2-4 解決策
「ちょっと考えさせて」
(コントって、私、声に出した? いやいや、出してない。記憶の半分が消えるっていうのも確かに……丈瑠の記憶を消すとやばいかも……あっ、ダメダメ私ってなんだかあの店員の話、信じ始めてる。うーん、一体どうなってるのー)
成美が混乱しているのを察知して、梢女が話しかけてきた。
「何か気がまぎれる新しい事を計画なさってはどうでしょうか」
(もう、この状態が私のストレスだわ。はちゃめちゃな事を言って、梢女って店員を追い払っちゃいましょう)

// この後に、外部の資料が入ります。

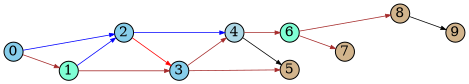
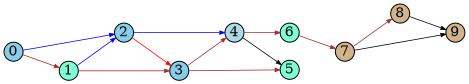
  digraph {
    rankdir=LR
    node [fillcolor=tan fixedsize=true shape=circle style=filled]
    edge [arrowsize=0.5 color=brown penwidth=0.75]
    8 [width=.26]
    9 [width=.26]
    7 [width=.26]
    6 [fillcolor=aquamarine width=.26]
-   5 [width=.26]
+   5 [fillcolor=aquamarine width=.26]
    4 [fillcolor=lightblue width=.26]
    3 [fillcolor=skyblue width=.26]
    2 [fillcolor=skyblue width=.26]
    1 [fillcolor=aquamarine width=.26]
    0 [fillcolor=skyblue width=.26]
    8 -> 9 [color=black]
-   6 -> 8
+   7 -> 9 [color=black]
+   7 -> 8
    6 -> 7
    4 -> 6
    4 -> 5 [color=black]
    3 -> 5
    3 -> 4
    2 -> 4 [color=blue]
    2 -> 3 [color=red]
    1 -> 3
    1 -> 2 [color=blue]
    0 -> 2 [color=blue]
    0 -> 1
  }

「そうねえ、私の家にブン太って猫がいるんだけど、その猫が私に懐いてて可愛いのよ。オス猫でね。だからブン太みたいな彼氏がほしい。……ていうか、ブン太を彼氏にしてよ」
我ながらよく思いついた。そう思えるほどとっぴな考えが成美の口から出た。
(どうよ。そんな事できないでしょう。早く私にごめんなさいして、サッサと消えちゃって! )
そんな成美の願いとは裏腹に、梢女はあっさりと返答した。
「良い解決策を思いつかれましたね。それではご希望通り対応させていただきます」
一礼してから去っていく梢女の背中を見ながら、もしかして取り返しのつかない事をしてしまったのかもしれないという不安が成美の頭をよぎった。
「もうー!体洗って帰ろ」
空にはいつのまにか星が見えていた。